------ Quoted passage ------

If a manual called Successful Meditation for the Slightly Neurotic and Manic Person Who Can't stop Thinking About What's For Dinner existed then I'd buy it. I'm a useless meditator. I can't sit in one place for longer than five minutes unless there's a good meal or book in front of me. The idea of meditation is attractive (it constitutes one of the 12 steps of recovery in Al Anon and AA), but when I've tried to do it as advised, I can't stomach the static silence that is involved. Plus, I can't often shut myself away in a room for 10 minutes, without the distraction of children or noise.
There is such a thing as on-the-move meditation, though, and my local park is the perfect place to do it. It is only a few hundred yards from my home and I walk or cycle through it daily. This morning, I sat with my youngest son on a bench atop a hill, him twanging the metal seat bars with his plastic spade, me looking over at the dogs and the runners working up a sweat in the sun.

------ Record list ------

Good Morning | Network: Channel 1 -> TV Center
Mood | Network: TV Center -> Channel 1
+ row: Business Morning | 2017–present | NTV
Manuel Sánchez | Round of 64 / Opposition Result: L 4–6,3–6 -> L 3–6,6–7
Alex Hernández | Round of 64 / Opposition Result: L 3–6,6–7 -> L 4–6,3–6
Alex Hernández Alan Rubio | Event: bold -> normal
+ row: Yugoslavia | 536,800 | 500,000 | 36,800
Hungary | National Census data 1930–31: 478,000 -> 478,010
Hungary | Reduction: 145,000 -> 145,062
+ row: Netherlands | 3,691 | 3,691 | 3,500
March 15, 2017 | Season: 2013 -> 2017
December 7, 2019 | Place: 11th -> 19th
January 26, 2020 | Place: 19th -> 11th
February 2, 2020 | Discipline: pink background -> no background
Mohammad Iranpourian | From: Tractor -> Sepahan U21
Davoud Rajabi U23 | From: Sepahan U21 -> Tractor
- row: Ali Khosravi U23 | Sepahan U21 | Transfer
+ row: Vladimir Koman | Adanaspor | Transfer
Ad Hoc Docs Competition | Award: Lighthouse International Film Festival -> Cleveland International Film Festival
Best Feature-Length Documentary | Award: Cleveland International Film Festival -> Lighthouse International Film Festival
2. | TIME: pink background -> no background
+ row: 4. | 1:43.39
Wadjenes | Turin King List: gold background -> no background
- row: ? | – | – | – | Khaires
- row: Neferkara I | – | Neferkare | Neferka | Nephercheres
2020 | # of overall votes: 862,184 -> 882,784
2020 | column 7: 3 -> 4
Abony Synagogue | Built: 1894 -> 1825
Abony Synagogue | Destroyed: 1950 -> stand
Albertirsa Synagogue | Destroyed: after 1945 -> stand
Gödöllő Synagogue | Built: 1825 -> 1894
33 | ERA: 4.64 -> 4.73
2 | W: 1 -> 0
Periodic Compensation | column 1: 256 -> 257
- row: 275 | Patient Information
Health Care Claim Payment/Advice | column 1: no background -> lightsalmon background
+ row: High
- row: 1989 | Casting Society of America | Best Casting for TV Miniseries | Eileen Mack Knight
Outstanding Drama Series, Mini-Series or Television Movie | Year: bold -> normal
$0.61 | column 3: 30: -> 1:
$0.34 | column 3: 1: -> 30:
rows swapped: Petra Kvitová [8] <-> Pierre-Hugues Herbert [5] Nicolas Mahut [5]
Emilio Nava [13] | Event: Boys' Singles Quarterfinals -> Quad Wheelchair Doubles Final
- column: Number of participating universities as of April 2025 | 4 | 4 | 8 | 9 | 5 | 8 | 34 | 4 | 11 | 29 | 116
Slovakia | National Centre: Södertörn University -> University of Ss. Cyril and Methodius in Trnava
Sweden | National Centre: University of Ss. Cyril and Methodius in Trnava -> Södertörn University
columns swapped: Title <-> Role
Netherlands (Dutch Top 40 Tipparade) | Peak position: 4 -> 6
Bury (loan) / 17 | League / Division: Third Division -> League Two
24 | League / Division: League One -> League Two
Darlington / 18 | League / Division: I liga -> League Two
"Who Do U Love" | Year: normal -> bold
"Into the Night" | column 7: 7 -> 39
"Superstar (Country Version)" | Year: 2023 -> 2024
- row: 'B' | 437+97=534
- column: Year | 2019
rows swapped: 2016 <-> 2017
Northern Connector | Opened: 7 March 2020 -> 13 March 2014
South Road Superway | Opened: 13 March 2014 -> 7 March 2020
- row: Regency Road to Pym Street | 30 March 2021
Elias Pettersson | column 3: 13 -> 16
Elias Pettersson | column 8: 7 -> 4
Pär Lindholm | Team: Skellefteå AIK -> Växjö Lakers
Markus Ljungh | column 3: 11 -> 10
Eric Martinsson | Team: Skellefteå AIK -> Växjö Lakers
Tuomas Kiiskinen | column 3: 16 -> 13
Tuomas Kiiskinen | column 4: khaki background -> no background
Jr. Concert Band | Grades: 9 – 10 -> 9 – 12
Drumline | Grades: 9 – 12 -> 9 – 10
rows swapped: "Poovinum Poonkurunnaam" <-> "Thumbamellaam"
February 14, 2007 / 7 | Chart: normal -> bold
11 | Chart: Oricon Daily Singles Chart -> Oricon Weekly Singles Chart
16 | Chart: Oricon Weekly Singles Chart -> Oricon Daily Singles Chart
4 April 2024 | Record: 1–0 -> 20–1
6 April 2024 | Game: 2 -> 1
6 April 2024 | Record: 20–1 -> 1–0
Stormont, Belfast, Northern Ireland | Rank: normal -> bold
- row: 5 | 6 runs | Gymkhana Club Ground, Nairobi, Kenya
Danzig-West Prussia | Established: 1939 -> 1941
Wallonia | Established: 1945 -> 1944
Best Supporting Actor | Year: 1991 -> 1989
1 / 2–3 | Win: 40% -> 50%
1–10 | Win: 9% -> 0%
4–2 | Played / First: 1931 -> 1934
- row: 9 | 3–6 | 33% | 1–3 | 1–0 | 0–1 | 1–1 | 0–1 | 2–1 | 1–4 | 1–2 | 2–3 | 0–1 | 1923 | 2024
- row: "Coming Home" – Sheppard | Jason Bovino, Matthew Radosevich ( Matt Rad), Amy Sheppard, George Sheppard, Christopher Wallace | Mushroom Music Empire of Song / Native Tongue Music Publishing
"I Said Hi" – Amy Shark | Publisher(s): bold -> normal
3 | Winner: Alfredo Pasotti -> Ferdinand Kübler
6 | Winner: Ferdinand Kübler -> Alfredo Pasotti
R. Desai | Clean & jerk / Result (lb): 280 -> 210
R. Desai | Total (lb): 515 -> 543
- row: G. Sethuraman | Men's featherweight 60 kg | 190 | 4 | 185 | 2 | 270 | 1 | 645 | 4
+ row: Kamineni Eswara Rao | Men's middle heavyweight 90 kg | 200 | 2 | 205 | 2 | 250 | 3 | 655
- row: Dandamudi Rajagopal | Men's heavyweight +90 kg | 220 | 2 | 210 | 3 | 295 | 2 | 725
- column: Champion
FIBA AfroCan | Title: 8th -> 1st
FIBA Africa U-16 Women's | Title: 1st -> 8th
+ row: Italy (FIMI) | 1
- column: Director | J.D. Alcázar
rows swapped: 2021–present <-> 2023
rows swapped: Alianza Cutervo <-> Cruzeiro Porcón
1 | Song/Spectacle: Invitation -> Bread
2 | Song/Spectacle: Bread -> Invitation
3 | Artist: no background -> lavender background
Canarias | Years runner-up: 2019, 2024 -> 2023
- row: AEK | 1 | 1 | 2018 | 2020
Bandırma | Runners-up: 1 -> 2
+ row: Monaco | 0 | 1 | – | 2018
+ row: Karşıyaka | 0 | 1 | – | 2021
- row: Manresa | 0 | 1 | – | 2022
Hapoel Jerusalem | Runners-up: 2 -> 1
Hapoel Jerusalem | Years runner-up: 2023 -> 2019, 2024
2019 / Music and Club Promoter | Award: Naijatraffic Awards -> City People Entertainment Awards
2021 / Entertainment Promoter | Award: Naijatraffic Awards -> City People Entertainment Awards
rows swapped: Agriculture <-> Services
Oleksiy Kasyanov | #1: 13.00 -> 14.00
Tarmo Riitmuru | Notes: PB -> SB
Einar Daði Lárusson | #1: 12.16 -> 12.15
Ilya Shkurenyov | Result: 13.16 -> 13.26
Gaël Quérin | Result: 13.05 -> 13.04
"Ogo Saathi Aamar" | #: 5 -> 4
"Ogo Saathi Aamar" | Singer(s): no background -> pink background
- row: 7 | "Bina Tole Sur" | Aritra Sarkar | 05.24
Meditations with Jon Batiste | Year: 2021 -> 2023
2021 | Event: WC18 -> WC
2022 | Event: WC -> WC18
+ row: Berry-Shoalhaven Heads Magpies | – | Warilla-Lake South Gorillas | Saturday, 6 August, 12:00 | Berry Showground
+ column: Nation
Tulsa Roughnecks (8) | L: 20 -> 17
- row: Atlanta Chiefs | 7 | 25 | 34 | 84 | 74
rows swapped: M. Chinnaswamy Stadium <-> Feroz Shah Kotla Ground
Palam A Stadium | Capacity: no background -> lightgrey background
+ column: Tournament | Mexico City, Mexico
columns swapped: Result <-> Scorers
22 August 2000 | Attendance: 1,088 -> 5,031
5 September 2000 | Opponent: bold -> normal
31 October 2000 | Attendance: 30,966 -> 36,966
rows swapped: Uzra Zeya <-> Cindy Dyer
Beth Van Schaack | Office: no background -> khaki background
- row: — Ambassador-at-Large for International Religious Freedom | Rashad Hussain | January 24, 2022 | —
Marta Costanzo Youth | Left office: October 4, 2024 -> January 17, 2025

------

Work to complete
A – In the meditation essay, revise the passage that starts at the words "There is such" and ends after "in the sun.", swapping "bench" for "low wall".
B – According to the meditation essay, how far is the writer's local park from home?

Solutions to the problems
A –
There is such a thing as on-the-move meditation, though, and my local park is the perfect place to do it. It is only a few hundred yards from my home and I walk or cycle through it daily. This morning, I sat with my youngest son on a low wall atop a hill, him twanging the metal seat bars with his plastic spade, me looking over at the dogs and the runners working up a sweat in the sun.

B – Only a few hundred yards.